E.Ş.: Mesela pilates DVD’si yapma fikrini ilk kez Fatih Aksoy’a götürdüğümde bana hiç inanmadı ama ben o resmi görmüştüm; çok satacağını, imza günleri düzenleyeceğimi. Gördüğüm resimleri bire bir yaşadım. Şu anda da mağazaların içinde görüyorum kendimi ve gayet mutluyum.
ELLE: Büyük bir yatırım, büyük bir iş; her şey tıkır tıkır ilerledi mi? Mutlaka zorluk da yaşamışsınızdır…
E.Ş.: Hayır, tabii ki tıkır tıkır işlemiyor. Özellikle karar aşamasında çok zorlanıyoruz çünkü ortada büyük bir ekip var. Eskiden tek başınaydım, bütün kararları kendim veriyordum. Ama şimdi bir yatırımcım, reklam ve PR ajansları var işin içinde. Dolayısıyla her kafadan bir ses çıkıyor. İş büyüdükçe dertler de artıyor. Ve asıl iş mağaza açıldıktan sonra başlayacak çünkü sürekli yeni şeyler eklemem gerekecek. Ayrıca yatırımcı tarafında da beklenti çok büyük. Bunu karşılamalıyım, hatta fazlasını vermeliyim. Bu da bir stres yaratıyor tabii. Yalnız bir şeyi çok içtenlikle söylemeliyim: Ben hiçbir işe para odaklı girmedim. Önce başarılı olmayı istedim. Hiç daha fazlasını kazanalım hırsına sahip olmadım. “Bir şey yapalım, başarılı olsun, kendisi gelir zaten” derim hep. Bu benim ilk prensibim. İş yaptığım tüm markalar ve çalışanlarım bu yönümü çok iyi biliyor. Bunu bildiklerinden hep daha fazlasını vermek istiyorlar. Öyle de oluyor.
ELLE: Yaptıklarıyla size ilham veren, rol modeliniz var mı?
E.Ş.: Çalışmaya aşık biriyim. Öyle kadınları da ilham verici buluyorum. Mesela Cindy Crawford çok iyi bir iş kadını oldu, keza Gwyneth Paltrow, Jessica Alba… Bunlar benim için çok iyi rol modeller. Ben de bu çizgide ilerlediğimi düşünüyorum.
“HATA KABUL EDERİM”
ELLE: Çalışma hayatında nasıl bir iş kadınısınız?
E.Ş.: Mükemmeli arayan biriyim. Çok araştırırım, sorgularım. Kafamda pek fazla fikir dolaşır ama çalıştığım insanların fikirlerini almayı, birlikte karar vermeyi severim. Bir işte karar kılındıysa hemen başlayalım isterim, bu konuda çok sabırsızımdır. Ekip çalışmasına inanırım, bencil değilimdir. Hata kabul ederim. Çok çalışır, az uyurum.
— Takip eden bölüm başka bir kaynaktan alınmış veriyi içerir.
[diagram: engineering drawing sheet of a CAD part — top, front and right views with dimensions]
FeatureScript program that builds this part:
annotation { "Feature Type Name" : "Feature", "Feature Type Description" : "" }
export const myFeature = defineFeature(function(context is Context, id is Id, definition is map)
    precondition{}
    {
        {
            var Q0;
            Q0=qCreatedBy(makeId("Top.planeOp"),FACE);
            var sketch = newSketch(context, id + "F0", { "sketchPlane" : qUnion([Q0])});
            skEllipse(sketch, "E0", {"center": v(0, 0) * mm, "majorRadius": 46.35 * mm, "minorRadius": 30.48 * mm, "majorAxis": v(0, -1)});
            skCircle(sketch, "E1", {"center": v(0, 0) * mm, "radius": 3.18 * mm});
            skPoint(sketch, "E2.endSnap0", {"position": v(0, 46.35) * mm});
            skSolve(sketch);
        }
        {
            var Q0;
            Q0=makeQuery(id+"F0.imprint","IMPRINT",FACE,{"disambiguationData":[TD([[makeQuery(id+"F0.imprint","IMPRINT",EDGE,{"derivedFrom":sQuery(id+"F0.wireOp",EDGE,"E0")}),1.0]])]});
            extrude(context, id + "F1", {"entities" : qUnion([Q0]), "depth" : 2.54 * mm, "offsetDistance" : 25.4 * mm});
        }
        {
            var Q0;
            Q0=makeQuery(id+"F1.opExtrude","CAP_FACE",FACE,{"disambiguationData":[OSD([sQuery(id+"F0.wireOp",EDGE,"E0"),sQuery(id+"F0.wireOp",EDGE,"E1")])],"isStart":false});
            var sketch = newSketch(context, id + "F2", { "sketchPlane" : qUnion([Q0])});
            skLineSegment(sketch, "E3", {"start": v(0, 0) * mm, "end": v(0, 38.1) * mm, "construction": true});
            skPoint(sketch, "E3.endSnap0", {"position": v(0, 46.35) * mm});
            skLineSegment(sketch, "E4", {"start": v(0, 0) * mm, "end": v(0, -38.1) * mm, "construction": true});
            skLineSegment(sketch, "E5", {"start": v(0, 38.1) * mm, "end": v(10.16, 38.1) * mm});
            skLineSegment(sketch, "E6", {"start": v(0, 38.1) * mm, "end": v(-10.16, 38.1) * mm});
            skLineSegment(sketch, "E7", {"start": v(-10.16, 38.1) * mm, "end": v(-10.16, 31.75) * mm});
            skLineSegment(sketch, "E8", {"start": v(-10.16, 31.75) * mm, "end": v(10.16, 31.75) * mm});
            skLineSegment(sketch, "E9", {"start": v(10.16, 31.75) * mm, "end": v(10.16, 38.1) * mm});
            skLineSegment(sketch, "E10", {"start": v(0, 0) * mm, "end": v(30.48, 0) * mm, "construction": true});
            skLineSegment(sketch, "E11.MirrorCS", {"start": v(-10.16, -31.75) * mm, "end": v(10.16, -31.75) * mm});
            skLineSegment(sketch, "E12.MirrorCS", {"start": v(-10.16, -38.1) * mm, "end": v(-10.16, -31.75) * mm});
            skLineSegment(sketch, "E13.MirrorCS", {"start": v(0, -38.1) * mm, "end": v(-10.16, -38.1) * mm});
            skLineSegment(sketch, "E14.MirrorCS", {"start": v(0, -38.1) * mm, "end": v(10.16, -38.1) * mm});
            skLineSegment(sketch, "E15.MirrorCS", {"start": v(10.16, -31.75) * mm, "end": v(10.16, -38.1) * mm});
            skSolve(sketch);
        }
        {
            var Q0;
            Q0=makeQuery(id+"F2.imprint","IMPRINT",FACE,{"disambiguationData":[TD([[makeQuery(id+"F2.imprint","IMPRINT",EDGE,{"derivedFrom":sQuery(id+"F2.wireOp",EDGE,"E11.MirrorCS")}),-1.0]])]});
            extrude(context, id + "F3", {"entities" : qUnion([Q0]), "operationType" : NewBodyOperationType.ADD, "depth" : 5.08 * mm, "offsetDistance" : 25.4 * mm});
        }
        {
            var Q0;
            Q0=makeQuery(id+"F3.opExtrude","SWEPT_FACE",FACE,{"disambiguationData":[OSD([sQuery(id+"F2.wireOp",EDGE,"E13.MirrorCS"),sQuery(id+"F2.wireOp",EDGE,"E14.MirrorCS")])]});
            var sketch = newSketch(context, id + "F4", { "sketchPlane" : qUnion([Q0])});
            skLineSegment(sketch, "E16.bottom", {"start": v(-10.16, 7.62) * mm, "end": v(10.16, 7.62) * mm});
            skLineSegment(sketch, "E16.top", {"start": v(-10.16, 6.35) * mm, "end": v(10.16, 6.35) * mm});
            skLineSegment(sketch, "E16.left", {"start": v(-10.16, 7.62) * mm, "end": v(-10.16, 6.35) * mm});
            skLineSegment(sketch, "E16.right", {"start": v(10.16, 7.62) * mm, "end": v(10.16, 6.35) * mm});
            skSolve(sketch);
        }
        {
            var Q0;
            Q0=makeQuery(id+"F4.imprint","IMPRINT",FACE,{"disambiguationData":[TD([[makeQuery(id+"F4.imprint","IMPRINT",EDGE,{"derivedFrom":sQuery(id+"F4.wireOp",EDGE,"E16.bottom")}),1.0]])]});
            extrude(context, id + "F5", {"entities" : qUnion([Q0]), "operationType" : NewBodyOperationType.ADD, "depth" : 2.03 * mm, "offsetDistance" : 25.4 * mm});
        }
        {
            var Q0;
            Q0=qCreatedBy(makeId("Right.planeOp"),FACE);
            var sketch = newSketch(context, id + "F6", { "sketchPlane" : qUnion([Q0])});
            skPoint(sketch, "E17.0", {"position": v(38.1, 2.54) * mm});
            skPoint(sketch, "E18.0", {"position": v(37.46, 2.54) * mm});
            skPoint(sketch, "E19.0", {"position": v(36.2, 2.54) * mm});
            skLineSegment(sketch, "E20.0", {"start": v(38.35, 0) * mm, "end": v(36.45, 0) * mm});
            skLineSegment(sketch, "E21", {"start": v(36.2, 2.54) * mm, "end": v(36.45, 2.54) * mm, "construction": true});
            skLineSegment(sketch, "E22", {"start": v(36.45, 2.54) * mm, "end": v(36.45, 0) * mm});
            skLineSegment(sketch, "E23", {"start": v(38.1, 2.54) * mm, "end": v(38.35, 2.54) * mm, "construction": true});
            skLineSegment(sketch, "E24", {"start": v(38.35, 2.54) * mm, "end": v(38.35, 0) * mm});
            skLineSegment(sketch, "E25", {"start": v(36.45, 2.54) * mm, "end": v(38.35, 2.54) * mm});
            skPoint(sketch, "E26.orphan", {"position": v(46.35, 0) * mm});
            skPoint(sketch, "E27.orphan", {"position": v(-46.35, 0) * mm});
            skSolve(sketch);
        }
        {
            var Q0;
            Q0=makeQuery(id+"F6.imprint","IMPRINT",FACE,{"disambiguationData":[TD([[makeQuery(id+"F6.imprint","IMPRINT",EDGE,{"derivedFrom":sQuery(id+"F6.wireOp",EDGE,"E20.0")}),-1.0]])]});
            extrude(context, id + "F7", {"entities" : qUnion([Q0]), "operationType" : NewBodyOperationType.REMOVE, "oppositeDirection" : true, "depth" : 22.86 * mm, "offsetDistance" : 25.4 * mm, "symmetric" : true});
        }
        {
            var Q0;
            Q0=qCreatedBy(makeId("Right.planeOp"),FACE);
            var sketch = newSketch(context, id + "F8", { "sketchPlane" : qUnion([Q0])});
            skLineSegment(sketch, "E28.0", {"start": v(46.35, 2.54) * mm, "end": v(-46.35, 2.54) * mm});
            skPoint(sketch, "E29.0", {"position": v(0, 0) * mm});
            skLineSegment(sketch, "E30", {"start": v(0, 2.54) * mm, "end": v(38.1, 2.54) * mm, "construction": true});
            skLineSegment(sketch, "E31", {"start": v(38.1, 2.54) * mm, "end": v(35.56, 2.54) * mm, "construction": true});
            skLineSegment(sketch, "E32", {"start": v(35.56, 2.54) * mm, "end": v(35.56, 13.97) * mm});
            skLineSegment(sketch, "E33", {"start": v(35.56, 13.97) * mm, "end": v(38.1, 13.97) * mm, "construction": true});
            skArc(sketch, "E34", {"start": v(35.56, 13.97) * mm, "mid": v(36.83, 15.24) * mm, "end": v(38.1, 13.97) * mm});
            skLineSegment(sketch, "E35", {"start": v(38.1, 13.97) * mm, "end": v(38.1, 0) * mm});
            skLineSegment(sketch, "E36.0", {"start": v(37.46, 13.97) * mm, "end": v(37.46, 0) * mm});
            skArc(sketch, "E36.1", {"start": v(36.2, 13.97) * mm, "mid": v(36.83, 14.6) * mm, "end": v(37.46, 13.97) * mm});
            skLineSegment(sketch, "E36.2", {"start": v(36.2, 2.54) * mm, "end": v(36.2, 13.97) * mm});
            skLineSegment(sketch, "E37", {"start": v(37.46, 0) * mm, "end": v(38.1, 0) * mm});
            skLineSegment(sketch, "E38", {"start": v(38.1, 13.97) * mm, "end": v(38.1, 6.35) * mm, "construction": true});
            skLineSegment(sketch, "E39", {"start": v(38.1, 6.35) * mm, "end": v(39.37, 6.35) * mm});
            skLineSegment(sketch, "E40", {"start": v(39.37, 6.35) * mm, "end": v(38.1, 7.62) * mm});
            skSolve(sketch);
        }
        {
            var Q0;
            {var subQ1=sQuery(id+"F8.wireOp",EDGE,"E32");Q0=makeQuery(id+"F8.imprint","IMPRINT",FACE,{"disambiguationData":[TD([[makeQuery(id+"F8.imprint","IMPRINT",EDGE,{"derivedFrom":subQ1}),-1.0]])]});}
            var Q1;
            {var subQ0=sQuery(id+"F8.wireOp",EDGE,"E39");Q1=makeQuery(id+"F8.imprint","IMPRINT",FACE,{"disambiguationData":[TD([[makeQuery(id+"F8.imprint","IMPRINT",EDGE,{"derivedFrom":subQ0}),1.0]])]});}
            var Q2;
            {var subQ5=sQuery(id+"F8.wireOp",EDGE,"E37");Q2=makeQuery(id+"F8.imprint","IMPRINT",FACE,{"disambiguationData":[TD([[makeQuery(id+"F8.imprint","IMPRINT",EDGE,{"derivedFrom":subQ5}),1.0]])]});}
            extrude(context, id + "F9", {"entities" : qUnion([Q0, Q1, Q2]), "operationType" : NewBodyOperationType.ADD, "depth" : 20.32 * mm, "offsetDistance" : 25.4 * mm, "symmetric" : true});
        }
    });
ELLE: İş dışında akıl aldığınız birileri var mı peki, danıştığınız, fikirlerine güvendiğiniz?
E.Ş.: Hayır yok, ama o söz ettiğim resimler, görüntüler geliyor işte. Çocukluktan beri böyle.
ELLE: Kariyer hayatınız size ne öğretti?
E.Ş.: Çok çalışmanın doğru olduğunu düşünüyorum. Dürüst olmak da önemli. Para ön planda olmamalı hiçbir zaman. Önce başarı. Bunun tersini yapanların başarılı olmadığını görüyorum. Nihayetinde mutlu çalışmak en önem verdiğim şey.